Here and now. Pigsy: “Will I?'
It was his turn to suffer, and I could tell that he did – really did. This thing had hit him out of the blue, and it'd hit like a ten-ton truck.
“Will I go?” He asked me.
“You didn't think about that answer.”
“We hated each other. Kind of. In the end.”
“No you didn't. You were pissed off.”
“And then we were bitter. I used to say things about her.”
“You were hurt. You'd been in love.”
“Yeah... but... It was nasty, by the end.”
“You were both hurt. But think about the times before that. Good times. Right? Right?”
“Good. Bad. Messy.” But his voice had taken on a calmer tone. He was becoming a little bit less stunned. He put his cocoa down on the floor beside him. “I should have called her though. She would have told me wouldn't she? What was happening to her. Whatever it was that she thought was unfinished with us, that she felt bad or angry about. That's why she texted me.”
“I think so.”
“And Heather, I ignored her.”
“You'd just been beaten up.”
“She'll never know that. She always thought I just didn't want to know about her.”
Probably. Most likely. But you can't trace over the past and smudge the lines where you don't like how they turned out. Poor Pigsy, I was thinking, I don't know how I'd stand it if something like that happened to me. If I made a mistake that turned out like this. Over top of all that I told him: “You don't know what she thought.”
“I levelled some major accusations.”
“Who cares now?” He paused to reflect: “Sort of true, I guess.”
“And she levelled some right back at you?”
“Sounds like every break up ever in history.”
“I didn't expect this.”
“How could you?”
“She was twenty-one. When, she died I mean. She died of cancer at twenty-one. How could you ever get your head around something like that? I know people do. But she must have been so horrified, so afraid, the whole time. I wish I'd been there for her. I just wish- I just wish we'd patched it all up and I'd been at her side.
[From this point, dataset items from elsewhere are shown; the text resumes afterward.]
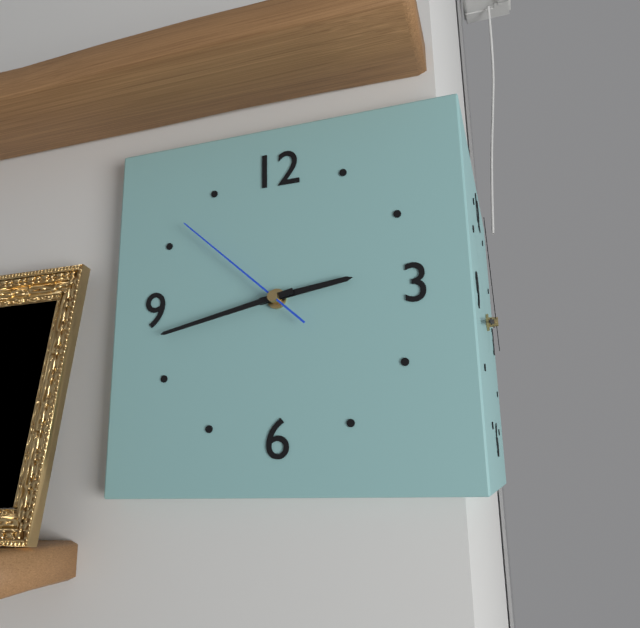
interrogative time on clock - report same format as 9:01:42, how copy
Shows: 2:43:52
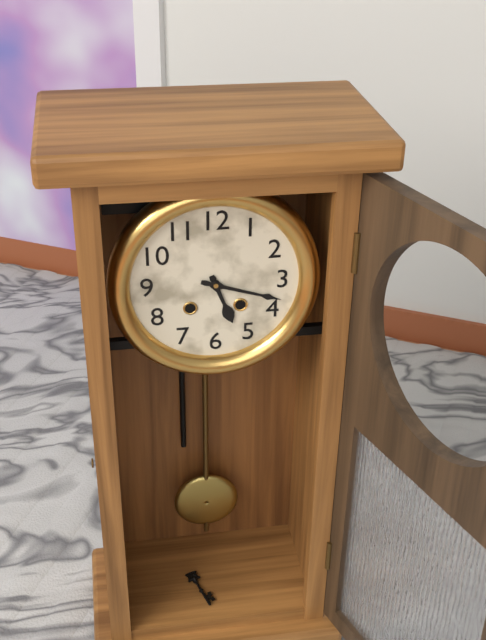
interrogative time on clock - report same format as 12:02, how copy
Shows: 5:18
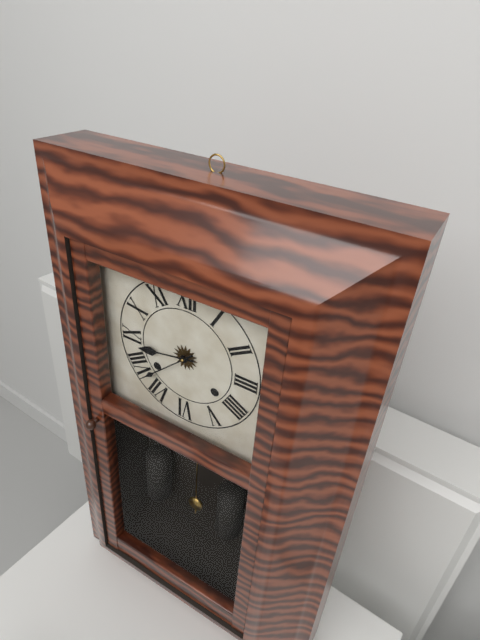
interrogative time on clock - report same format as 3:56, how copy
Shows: 8:38
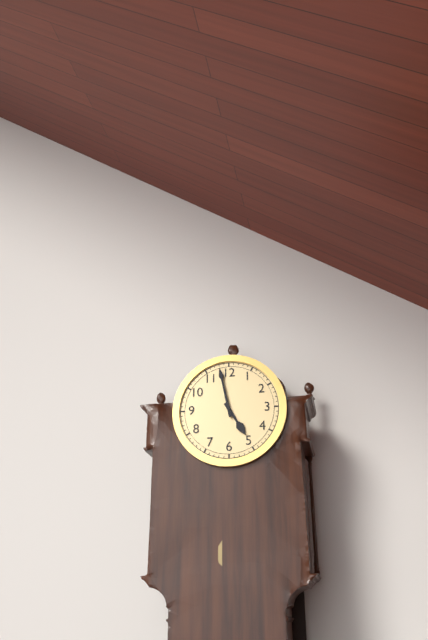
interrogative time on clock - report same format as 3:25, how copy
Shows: 4:58
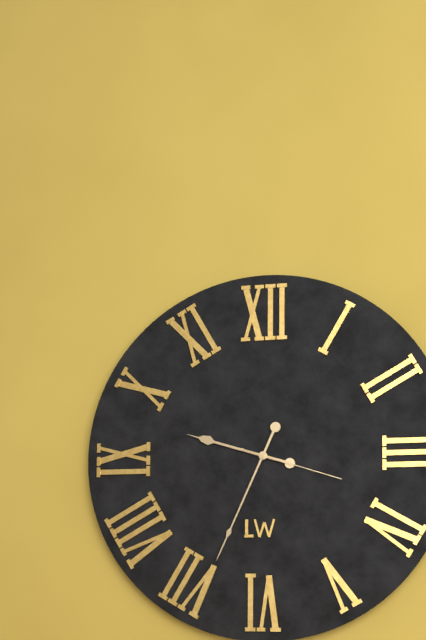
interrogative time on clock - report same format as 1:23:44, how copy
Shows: 9:34:18
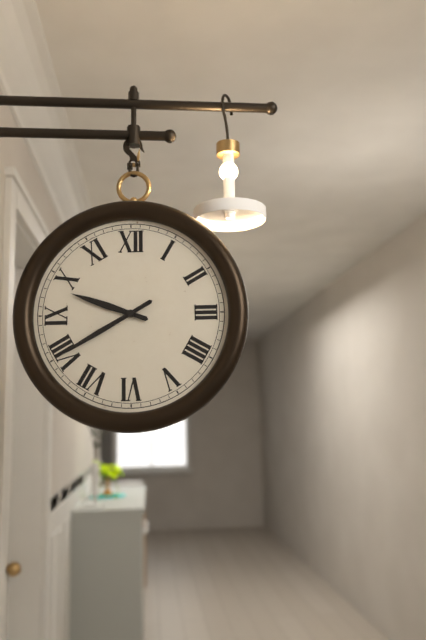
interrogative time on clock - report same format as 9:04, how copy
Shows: 9:40
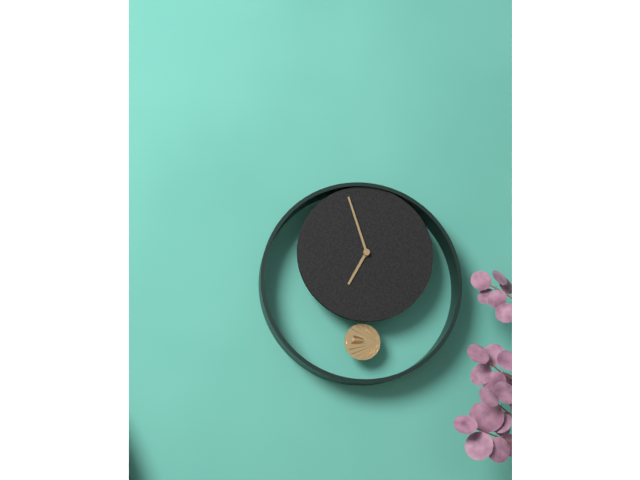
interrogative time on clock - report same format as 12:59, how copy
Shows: 6:57
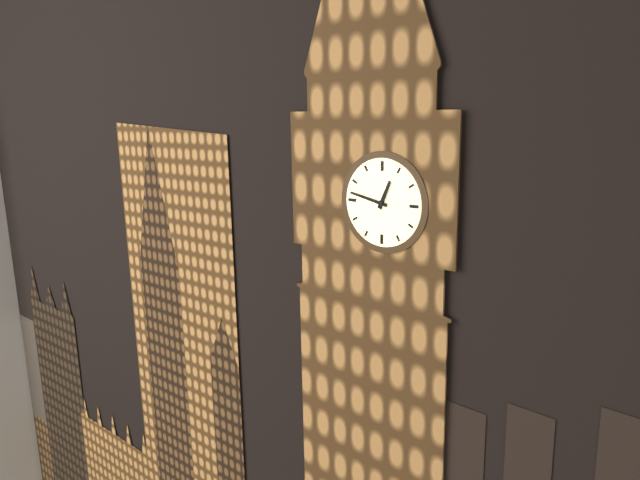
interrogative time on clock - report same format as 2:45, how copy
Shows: 12:47
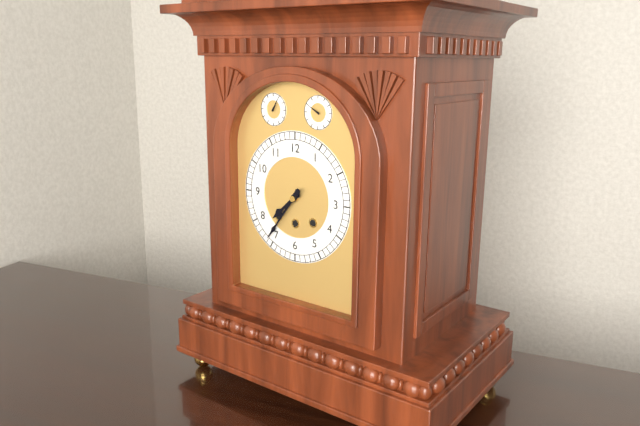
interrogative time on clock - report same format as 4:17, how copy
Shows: 7:36
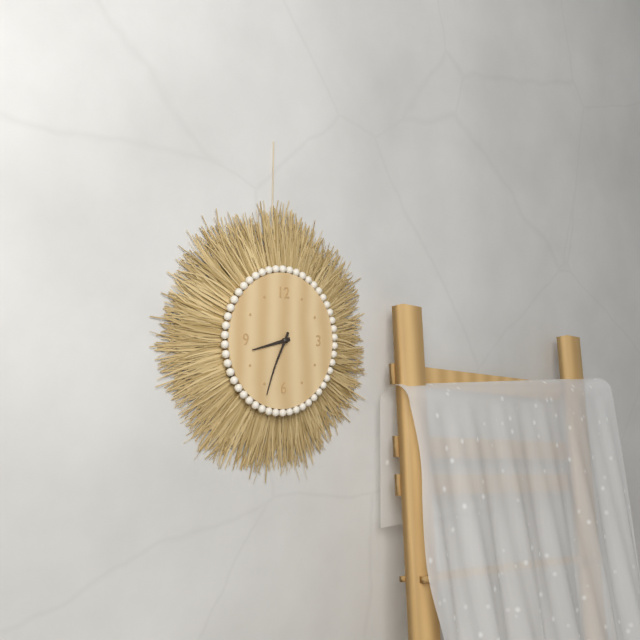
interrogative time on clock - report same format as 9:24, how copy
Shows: 8:34
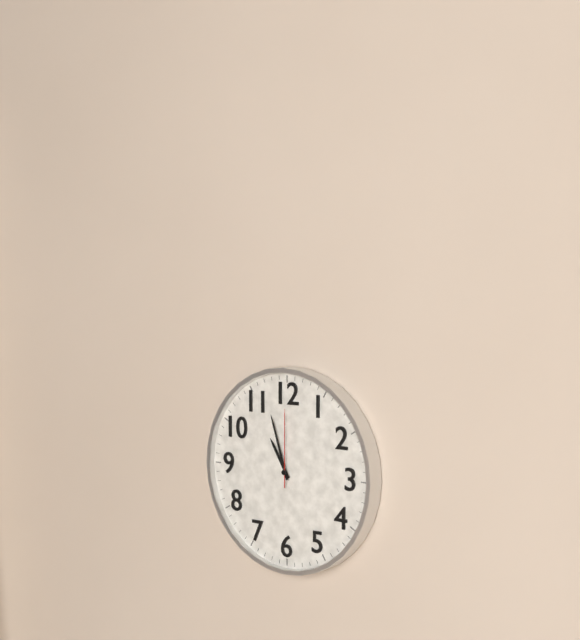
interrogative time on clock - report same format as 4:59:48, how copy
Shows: 10:57:00
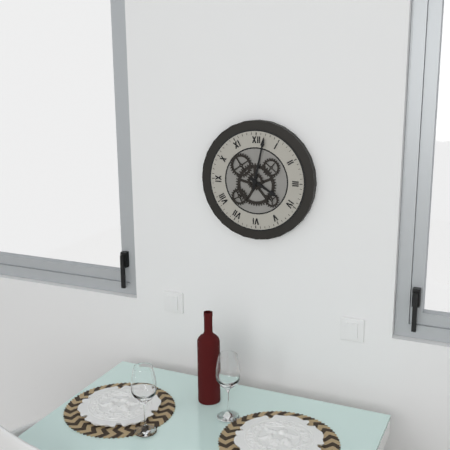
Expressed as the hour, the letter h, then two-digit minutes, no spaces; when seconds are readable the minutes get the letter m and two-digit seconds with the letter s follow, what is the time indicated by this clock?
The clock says 4h02
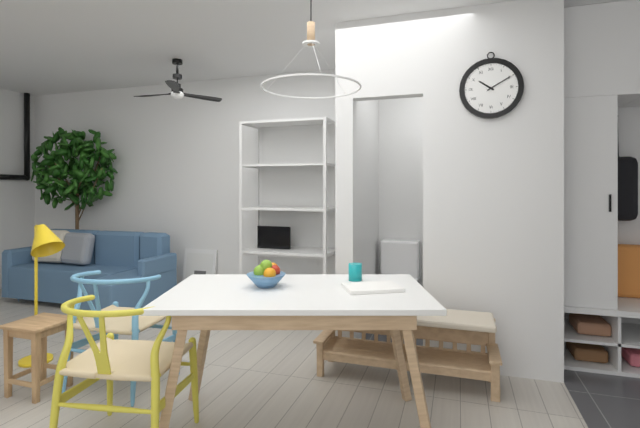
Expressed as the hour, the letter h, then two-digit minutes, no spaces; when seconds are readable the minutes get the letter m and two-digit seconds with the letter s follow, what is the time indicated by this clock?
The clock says 10h10
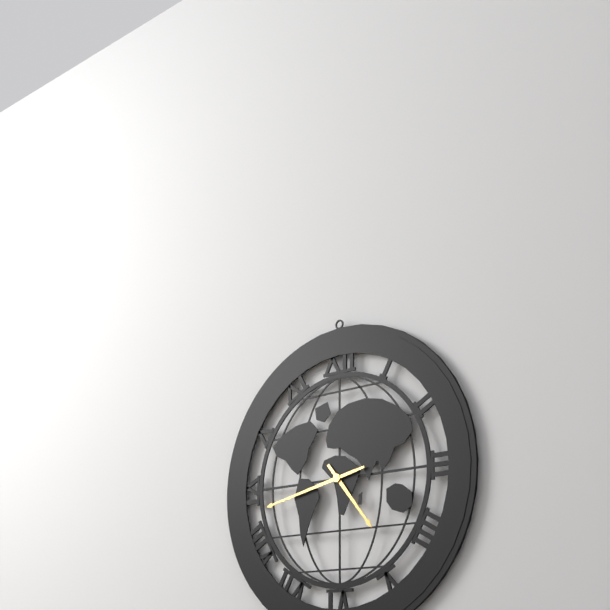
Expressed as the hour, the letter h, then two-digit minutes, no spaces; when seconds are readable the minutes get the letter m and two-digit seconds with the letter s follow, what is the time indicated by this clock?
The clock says 4h43
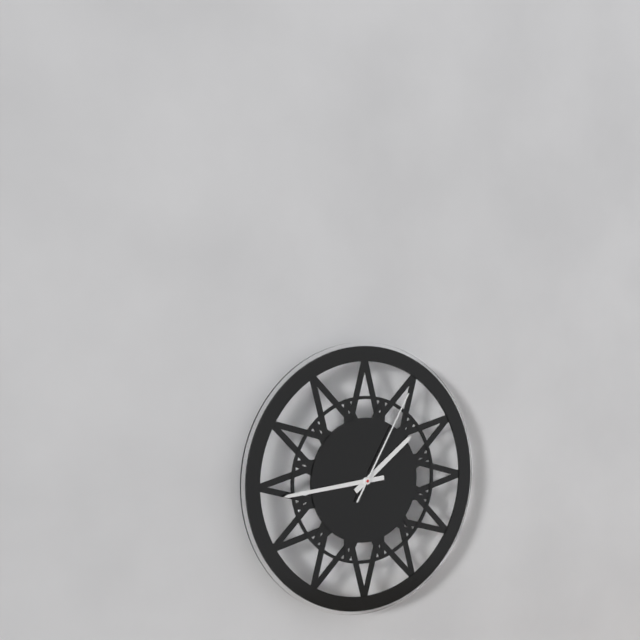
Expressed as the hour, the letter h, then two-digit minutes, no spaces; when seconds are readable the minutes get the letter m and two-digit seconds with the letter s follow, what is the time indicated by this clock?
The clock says 1h44m05s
I should have been there.”
“You'll be there now.”
“Yeah, too bloody late.”
“Not for her Mum. And I'll bet she loved her Mum.”
I still don't know what made me say that last line, or why it seemed to resonate with him so much, comforting him and letting him cry at the same time. His grieving soaked up the hours. He kissed my cheek when it was spent, and he shrugged his coat on and moved towards the door. He wondered out loud where I'd picked up all this wisdom; I just wondered if it was wisdom – the first words that came into my head, all instincts and guesses, leaps of imagination. I was far from wise on that night – at that age – at that point in the sequence of events – hell, I had no idea just how innocent I still was.